» **About this task**:
Give every line from the start of the entries through the line containing "озвучивания большого барабана, с" as a JSON list of strings, one string per line, with blank lines left out.

» **Records for the exercise**:
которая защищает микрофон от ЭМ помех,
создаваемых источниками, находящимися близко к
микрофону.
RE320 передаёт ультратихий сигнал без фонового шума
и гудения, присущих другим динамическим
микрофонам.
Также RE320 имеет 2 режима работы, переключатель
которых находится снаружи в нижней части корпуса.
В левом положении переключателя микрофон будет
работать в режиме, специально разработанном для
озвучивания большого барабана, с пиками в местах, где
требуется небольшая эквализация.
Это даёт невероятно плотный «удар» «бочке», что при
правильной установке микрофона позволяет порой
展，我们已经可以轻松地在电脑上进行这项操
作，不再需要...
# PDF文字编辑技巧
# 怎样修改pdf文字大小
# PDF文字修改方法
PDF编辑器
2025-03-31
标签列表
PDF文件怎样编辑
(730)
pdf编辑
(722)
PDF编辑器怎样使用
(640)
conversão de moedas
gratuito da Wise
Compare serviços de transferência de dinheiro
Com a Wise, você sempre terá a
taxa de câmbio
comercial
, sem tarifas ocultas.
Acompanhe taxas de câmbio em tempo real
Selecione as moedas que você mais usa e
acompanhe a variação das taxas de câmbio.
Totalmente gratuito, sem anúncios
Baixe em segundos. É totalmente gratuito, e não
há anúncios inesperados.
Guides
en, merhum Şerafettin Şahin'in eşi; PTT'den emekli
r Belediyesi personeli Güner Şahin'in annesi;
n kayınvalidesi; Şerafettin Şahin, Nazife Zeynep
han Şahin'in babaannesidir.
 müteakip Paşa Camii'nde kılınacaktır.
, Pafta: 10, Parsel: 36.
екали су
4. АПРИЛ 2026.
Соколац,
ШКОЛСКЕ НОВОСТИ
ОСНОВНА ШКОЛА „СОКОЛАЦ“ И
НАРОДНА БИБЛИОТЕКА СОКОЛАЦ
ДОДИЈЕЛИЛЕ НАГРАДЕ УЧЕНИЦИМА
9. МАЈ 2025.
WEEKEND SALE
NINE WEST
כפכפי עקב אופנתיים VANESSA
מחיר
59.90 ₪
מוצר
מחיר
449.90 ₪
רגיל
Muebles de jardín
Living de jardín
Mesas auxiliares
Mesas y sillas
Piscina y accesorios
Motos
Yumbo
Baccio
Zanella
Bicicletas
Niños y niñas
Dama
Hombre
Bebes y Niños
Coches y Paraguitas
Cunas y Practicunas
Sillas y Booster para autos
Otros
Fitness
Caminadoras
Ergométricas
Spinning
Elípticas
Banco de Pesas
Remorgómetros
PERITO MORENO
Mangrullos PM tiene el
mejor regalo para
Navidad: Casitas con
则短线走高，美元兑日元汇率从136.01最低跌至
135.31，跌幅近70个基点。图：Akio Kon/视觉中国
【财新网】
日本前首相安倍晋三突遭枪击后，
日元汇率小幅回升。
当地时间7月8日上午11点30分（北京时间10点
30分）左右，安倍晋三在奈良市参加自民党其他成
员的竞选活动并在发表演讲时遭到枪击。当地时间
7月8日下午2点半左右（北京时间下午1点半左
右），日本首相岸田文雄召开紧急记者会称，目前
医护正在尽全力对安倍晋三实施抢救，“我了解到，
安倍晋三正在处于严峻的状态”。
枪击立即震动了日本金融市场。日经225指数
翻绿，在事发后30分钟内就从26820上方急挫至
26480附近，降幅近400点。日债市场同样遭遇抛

» **Your solution**:
[
  "которая защищает микрофон от ЭМ помех,",
  "создаваемых источниками, находящимися близко к",
  "микрофону.",
  "RE320 передаёт ультратихий сигнал без фонового шума",
  "и гудения, присущих другим динамическим",
  "микрофонам.",
  "Также RE320 имеет 2 режима работы, переключатель",
  "которых находится снаружи в нижней части корпуса.",
  "В левом положении переключателя микрофон будет",
  "работать в режиме, специально разработанном для",
  "озвучивания большого барабана, с пиками в местах, где"
]